Ahead of the meeting, the National Farmers Union demanded a minimum five-year rolling seasonal worker scheme to ease severe labour shortages on farms. The trade body estimated last year that up to £60mn of produce was wasted because of a lack of fruit and vegetable pickers. 

Meat processors, meanwhile, have struggled to recruit butchers with the level of English language skills required under the current immigration rules. Nick Allen, chief executive of the British Meat Processors Association, said the sector had become reliant on butchers from the Philippines, and that it cost about £12,000 to bring them to the UK. 

“When Brexit happened, we were 70 per cent non-UK labour in our meat plants.
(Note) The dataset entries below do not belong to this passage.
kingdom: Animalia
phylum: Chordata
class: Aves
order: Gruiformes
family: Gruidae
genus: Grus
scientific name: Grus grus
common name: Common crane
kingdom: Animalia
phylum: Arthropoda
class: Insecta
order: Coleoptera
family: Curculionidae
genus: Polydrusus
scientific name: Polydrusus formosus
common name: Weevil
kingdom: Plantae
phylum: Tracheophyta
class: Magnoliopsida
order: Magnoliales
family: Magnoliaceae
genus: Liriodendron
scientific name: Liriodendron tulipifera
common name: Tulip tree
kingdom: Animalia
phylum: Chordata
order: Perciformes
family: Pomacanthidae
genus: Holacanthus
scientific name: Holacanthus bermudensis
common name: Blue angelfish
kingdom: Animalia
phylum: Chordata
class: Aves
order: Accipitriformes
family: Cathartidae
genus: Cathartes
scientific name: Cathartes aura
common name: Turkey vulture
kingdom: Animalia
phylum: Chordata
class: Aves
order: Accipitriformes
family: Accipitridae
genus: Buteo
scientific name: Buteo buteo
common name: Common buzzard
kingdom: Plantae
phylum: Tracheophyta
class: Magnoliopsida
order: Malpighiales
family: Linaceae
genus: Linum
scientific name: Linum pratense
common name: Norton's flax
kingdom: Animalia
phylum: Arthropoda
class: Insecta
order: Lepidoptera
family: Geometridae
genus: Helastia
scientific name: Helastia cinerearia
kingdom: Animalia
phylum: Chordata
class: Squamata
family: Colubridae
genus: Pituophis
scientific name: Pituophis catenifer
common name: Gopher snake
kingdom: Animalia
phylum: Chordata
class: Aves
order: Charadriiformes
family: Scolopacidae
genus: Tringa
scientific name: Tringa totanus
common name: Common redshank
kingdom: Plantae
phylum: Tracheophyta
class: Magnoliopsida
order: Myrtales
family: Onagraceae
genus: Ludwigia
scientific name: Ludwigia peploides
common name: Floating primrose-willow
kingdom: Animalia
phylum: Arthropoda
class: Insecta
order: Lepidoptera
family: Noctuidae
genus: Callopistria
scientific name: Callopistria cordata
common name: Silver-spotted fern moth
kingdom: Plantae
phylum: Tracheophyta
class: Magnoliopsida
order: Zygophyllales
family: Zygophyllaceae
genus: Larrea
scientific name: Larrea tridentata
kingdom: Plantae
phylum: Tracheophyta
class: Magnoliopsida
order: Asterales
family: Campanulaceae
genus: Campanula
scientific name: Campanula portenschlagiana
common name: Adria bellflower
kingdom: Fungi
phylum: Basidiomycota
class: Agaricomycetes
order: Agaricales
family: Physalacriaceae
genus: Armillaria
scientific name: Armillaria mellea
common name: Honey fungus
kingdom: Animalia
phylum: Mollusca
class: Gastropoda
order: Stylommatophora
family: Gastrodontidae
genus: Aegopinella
We’ve got a massive challenge to replace that with British workers,” he said. 

Haviland cited the example of a boatbuilding company in Poole, Dorset, where the owner said he could not fill his £700mn order book because of a lack of laminators of glass-fibre, who used to come from eastern Europe. The necessary replacement workers will take two years to train locally.

She said ministers last summer had been receptive to an expansion of the shortage occupation list but less so in recent weeks.

Haviland, who took up her job at the business lobby groups two years ago, will address members on Wednesday at the BCC’s annual conference — attended by senior business leaders and politicians — where she will offer an upbeat vision of Britain as a “great place to start a business”.

But she said companies faced a challenging backdrop, having been destabilised by a year of political chaos, the spike in energy bills caused by Russia’s invasion of Ukraine, labour shortages and wage inflation.

However, UK companies were not guilty of “greedflation” or profiteering from rising prices, said Haviland.

Companies were absorbing huge increases in costs and trying not to pass them on to customers, she said. “I think we’ve probably estimated there’s input inflation of about 20 per cent and output inflation of 10 per cent,” she said.

Some central banks have warned that “greedflation” risks entrenching price pressures, with profit margins of US companies hitting their highest level for 70 years in 2022, according to a University of Massachusetts study.

Eurozone companies have also increased their profitability sharply over the past two years, according to research by French bank Natixis, but current and former Bank of England officials have suggested UK companies were not profiteering.

Haviland’s intervention comes as Labour MPs called in the House of Commons on Tuesday for a temporary economy-wide “excess profits tax” similar to the windfall tax imposed on the oil and gas sector.

Business was rocked recently by allegations of rape, sexual harassment and bullying at another employer lobby group, the CBI, prompting more than 50 leading members to cut or suspend ties.

Haviland said that in the wake of the allegations the BCC management had checked that its own processes were up to standard. Asked if the organisation had found evidence of harassment or similar allegations, she said: “No, not that I’m aware of.”

Haviland expressed sympathy for the victims of the alleged crimes and for some of the 250 CBI staff whose jobs were now under threat but said the BCC was “having conversations” with some, unnamed, former CBI members about joining her organisation.